Problem details.
The answer is one number. Say how many lines in the entries below include the word "user".

Top of The data

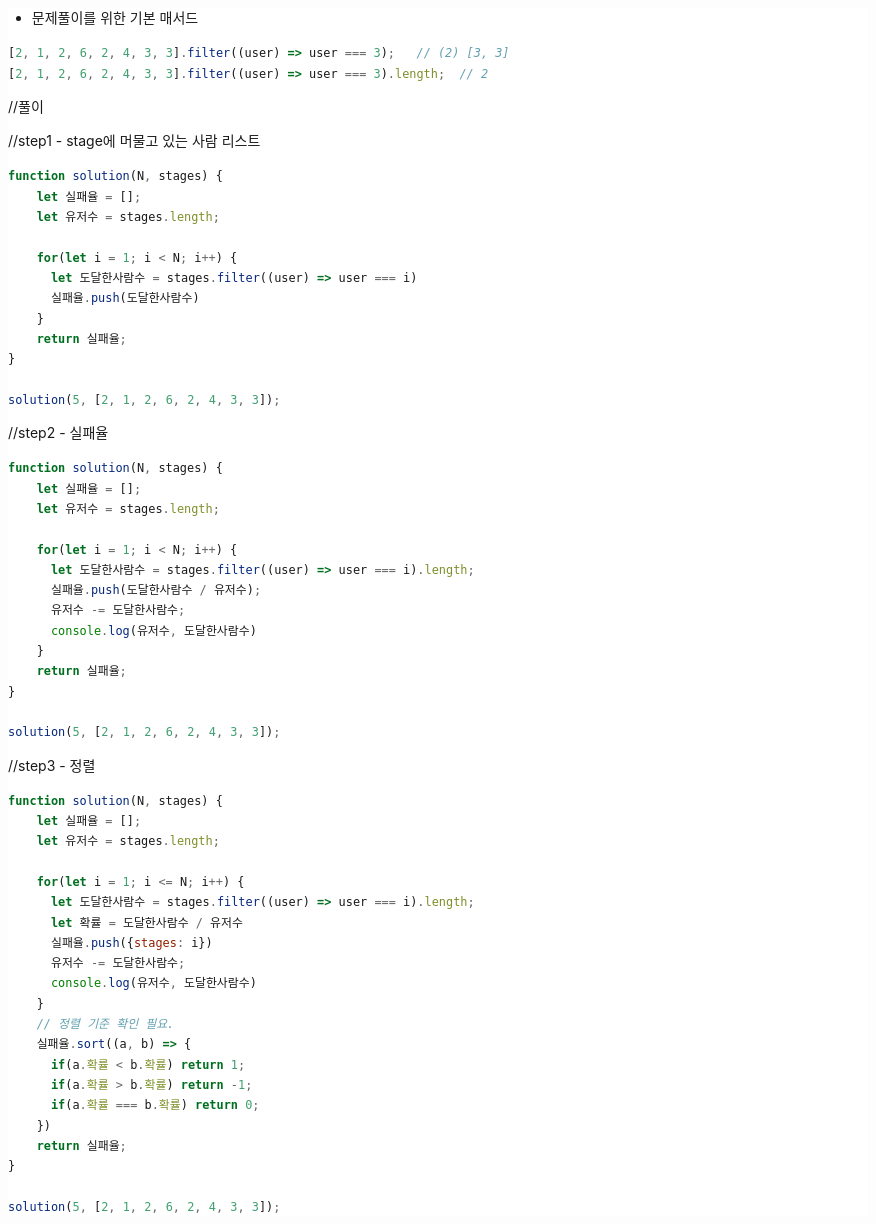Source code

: * 문제풀이를 위한 기본 매서드
```js
[2, 1, 2, 6, 2, 4, 3, 3].filter((user) => user === 3);   // (2) [3, 3]
[2, 1, 2, 6, 2, 4, 3, 3].filter((user) => user === 3).length;  // 2  
```


//풀이

//step1 - stage에 머물고 있는 사람 리스트
```js
function solution(N, stages) {
    let 실패율 = [];
    let 유저수 = stages.length;
    
    for(let i = 1; i < N; i++) {
      let 도달한사람수 = stages.filter((user) => user === i)
      실패율.push(도달한사람수)
    }
    return 실패율;
}

solution(5, [2, 1, 2, 6, 2, 4, 3, 3]);
```


//step2 - 실패율
```js
function solution(N, stages) {
    let 실패율 = [];
    let 유저수 = stages.length;
    
    for(let i = 1; i < N; i++) {
      let 도달한사람수 = stages.filter((user) => user === i).length;
      실패율.push(도달한사람수 / 유저수);
      유저수 -= 도달한사람수;
      console.log(유저수, 도달한사람수)
    }
    return 실패율;
}

solution(5, [2, 1, 2, 6, 2, 4, 3, 3]);
```


//step3 - 정렬
```js
function solution(N, stages) {
    let 실패율 = [];
    let 유저수 = stages.length;
    
    for(let i = 1; i <= N; i++) {
      let 도달한사람수 = stages.filter((user) => user === i).length;
      let 확률 = 도달한사람수 / 유저수
      실패율.push({stages: i})
      유저수 -= 도달한사람수;
      console.log(유저수, 도달한사람수)
    }
    // 정렬 기준 확인 필요.
    실패율.sort((a, b) => {
      if(a.확률 < b.확률) return 1;
      if(a.확률 > b.확률) return -1;
      if(a.확률 === b.확률) return 0;
    })
    return 실패율;
}

solution(5, [2, 1, 2, 6, 2, 4, 3, 3]);
```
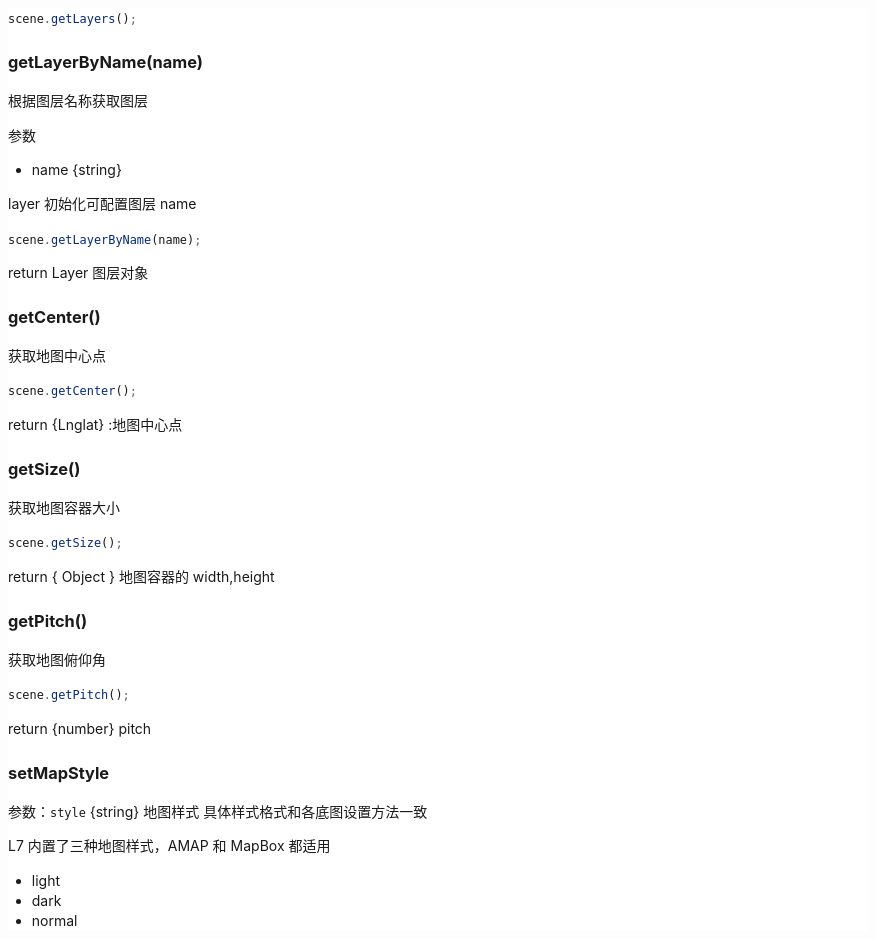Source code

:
 ```javascript
scene.getLayers();
```

### getLayerByName(name)

根据图层名称获取图层

参数

- name {string}

layer 初始化可配置图层 name

```javascript
scene.getLayerByName(name);
```

return Layer 图层对象

### getCenter()

获取地图中心点

```javascript
scene.getCenter();
```

return {Lnglat} :地图中心点

### getSize()

获取地图容器大小

```javascript
scene.getSize();
```

return { Object } 地图容器的 width,height

### getPitch()

获取地图俯仰角

```javascript
scene.getPitch();
```

return {number} pitch

### setMapStyle

参数：`style` {string} 地图样式 具体样式格式和各底图设置方法一致

L7 内置了三种地图样式，AMAP 和 MapBox 都适用

- light
- dark
- normal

Bottom of The data

Your solution.
5